*** Data for this exercise Section Begins ***

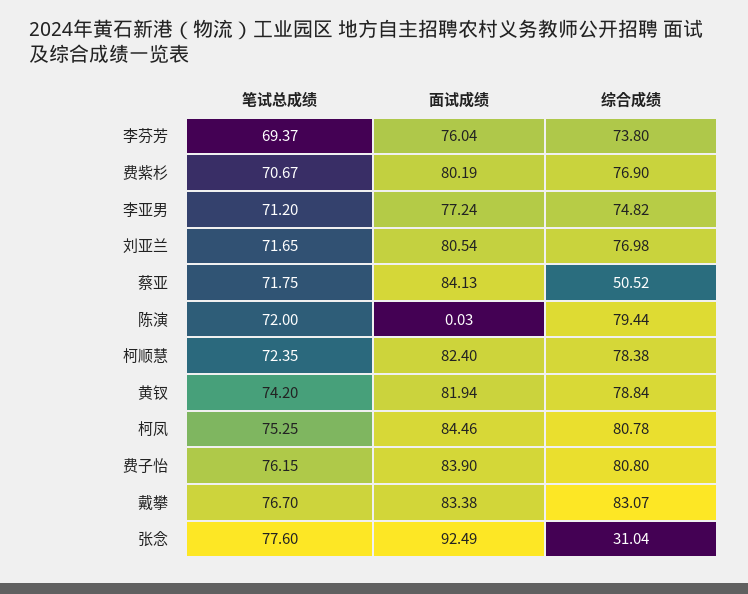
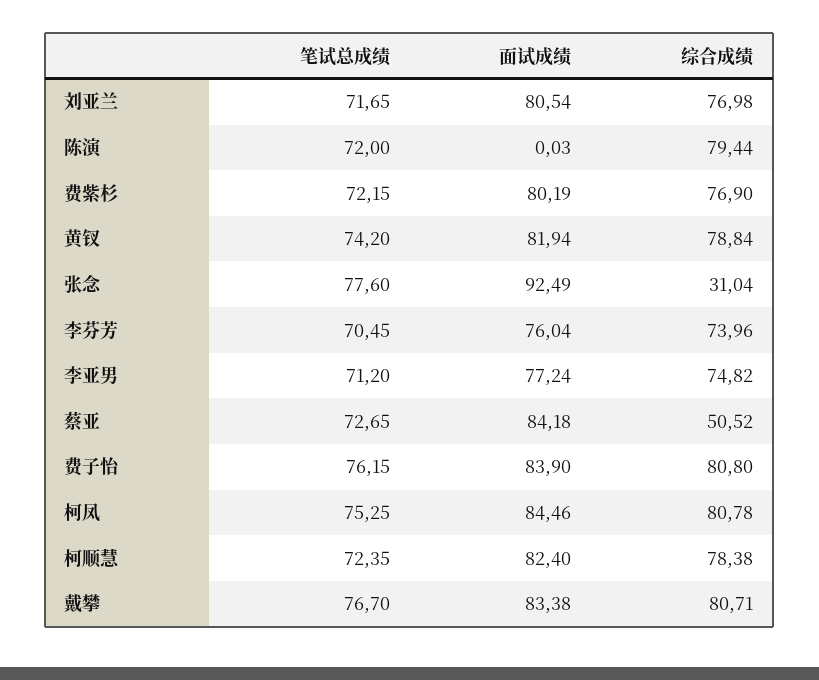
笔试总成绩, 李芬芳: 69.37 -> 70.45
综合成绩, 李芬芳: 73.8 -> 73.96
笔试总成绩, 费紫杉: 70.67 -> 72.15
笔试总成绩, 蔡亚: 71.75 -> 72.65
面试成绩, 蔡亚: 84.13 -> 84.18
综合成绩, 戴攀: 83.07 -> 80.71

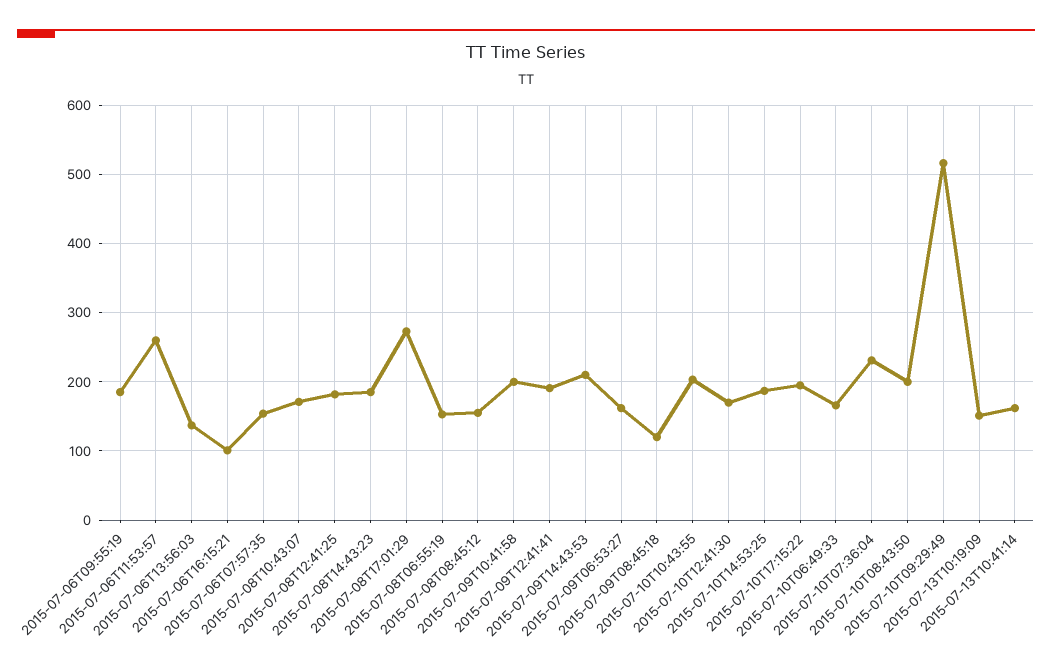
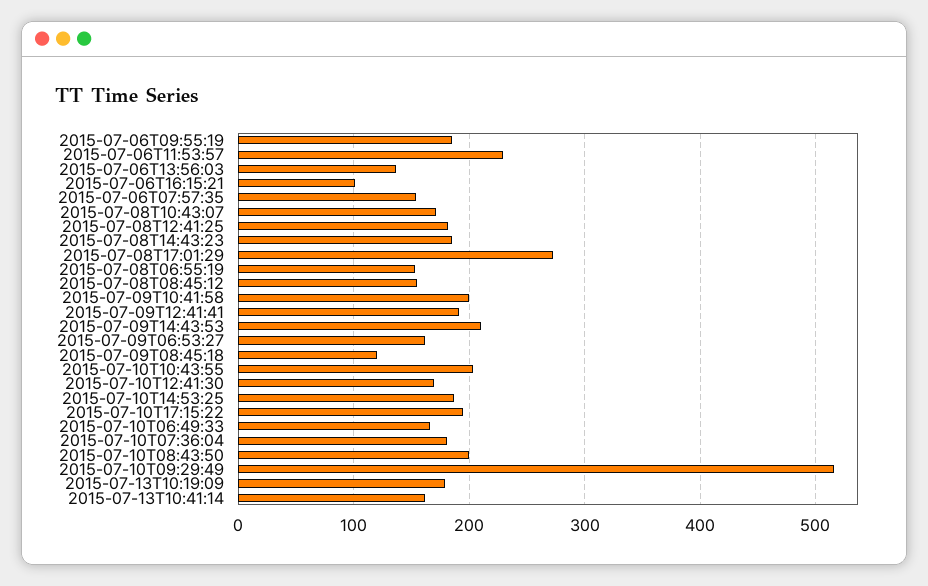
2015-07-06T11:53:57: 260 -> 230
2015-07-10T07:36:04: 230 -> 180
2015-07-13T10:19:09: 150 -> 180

*** Data for this exercise Section Ends ***

Exactly as they stand, set down all of the entries above, minus every picture.

笔试总成绩, 李芬芳: 69.37 -> 70.45
综合成绩, 李芬芳: 73.8 -> 73.96
笔试总成绩, 费紫杉: 70.67 -> 72.15
笔试总成绩, 蔡亚: 71.75 -> 72.65
面试成绩, 蔡亚: 84.13 -> 84.18
综合成绩, 戴攀: 83.07 -> 80.71

2015-07-06T11:53:57: 260 -> 230
2015-07-10T07:36:04: 230 -> 180
2015-07-13T10:19:09: 150 -> 180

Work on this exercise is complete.